We already voted once to leave the EU. During the Brexit referendum(and indeed just about every political debate for the past two decades) one constant complaint by the populace is that elites don’t listen; if a referendum vote doesn’t go there way they simply have another; that they only take note of the populace only when it suits them. Imagine a second BrexitRef, the room for populists to challenge the moral & political agenda of the elites will be so much greater. Populists will take full advantage. These populists who exploit this perceived ‘lack of democracy’ in liberal elites may or may not ultimately be Brexiteers(though BrexitII will almost certainly result in Brexit winning again). It may be another populist variant that emerges, but it WILL almost certainly emerge. It may not be this year or next but anywhere in the next 1 to 10 years. A second Ref will not thwart populism it will only enflame it further.
Well yes, that would be nice. If by say January 2020 the British government has still failed to formulate a coherent proposal for trade with the EU, then smart people should plan for the worst (which will differ according to individual circumstances).
Note that the member states actually don’t need to do much planning. Diverting trade and people to the non-EU channels at points of entry is trivial. This is the strength of the European position.
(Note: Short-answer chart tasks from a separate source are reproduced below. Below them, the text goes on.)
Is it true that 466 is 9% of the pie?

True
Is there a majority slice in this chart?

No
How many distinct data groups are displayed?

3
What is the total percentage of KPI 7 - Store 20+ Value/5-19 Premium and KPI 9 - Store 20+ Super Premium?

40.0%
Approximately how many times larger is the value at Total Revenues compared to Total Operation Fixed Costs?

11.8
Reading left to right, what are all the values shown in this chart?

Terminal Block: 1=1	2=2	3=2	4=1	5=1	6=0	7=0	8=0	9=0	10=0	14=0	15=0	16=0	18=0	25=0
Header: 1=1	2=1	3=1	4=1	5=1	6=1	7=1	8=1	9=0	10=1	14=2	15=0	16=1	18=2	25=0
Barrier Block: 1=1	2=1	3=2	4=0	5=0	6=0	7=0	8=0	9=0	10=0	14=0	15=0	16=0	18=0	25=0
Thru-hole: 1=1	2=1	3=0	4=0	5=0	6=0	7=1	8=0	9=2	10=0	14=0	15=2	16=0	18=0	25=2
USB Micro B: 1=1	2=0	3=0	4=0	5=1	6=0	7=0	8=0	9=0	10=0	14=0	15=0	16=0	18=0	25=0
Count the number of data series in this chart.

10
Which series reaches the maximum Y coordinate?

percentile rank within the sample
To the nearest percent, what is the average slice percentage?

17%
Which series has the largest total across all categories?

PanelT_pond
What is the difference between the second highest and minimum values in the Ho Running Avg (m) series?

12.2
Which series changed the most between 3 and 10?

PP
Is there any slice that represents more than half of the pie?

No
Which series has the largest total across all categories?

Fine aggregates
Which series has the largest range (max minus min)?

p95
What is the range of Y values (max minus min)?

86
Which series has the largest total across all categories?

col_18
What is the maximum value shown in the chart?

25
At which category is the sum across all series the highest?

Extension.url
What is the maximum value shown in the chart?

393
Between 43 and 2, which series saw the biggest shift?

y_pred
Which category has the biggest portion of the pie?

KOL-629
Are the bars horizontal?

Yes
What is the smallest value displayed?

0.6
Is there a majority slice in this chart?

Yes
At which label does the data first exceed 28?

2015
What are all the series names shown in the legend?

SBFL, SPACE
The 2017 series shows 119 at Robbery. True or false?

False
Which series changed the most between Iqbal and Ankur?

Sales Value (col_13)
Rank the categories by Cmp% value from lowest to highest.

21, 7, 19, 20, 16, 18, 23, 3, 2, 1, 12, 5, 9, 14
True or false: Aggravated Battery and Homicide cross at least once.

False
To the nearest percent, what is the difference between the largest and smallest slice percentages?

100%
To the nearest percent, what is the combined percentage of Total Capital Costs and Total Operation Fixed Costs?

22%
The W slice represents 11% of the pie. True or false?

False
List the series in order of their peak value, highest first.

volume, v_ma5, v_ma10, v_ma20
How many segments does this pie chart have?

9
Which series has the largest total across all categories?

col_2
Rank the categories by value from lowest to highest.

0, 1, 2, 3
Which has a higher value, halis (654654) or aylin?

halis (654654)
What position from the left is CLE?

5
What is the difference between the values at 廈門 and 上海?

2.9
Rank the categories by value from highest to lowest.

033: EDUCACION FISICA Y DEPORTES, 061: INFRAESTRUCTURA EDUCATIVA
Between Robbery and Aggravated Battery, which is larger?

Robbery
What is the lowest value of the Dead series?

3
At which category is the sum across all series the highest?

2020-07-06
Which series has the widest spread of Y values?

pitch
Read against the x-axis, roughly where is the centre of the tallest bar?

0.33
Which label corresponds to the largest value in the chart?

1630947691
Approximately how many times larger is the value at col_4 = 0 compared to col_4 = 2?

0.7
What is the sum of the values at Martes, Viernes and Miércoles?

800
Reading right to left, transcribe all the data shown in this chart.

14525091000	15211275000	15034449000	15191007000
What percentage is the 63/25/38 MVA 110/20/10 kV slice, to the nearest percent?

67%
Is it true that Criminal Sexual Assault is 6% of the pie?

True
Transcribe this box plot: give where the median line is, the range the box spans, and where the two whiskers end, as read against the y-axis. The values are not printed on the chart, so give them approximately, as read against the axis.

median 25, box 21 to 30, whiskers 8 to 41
They would have tricky issues with the Irish border - but for an organisation the size of the EU that’s manageable. Note all of the vandalism and intimidation will be to the infrastructure and staff on the UK side of the line.
European companies with supply chains in Britain will continue to wind them down. They won’t be waiting to hear the UK’s latest fantasy.
European companies which rely on financial services from UK companies are in a very painful position. Without a long transitional period this will be very expensive to unravel. They will already be doing so - there will not be free trade in financial services without free trade in other services and that requires freedom of movement. This crosses the one UK government red line I think they are committed to. The EU position here is quite weak. Fortunately for them the UK position is very much weaker - the UK regulators will agree to whatever the Europeans and the financial services companies need. Massive losses on financial contracts would destroy the City’s reputation at exactly the worst possible time.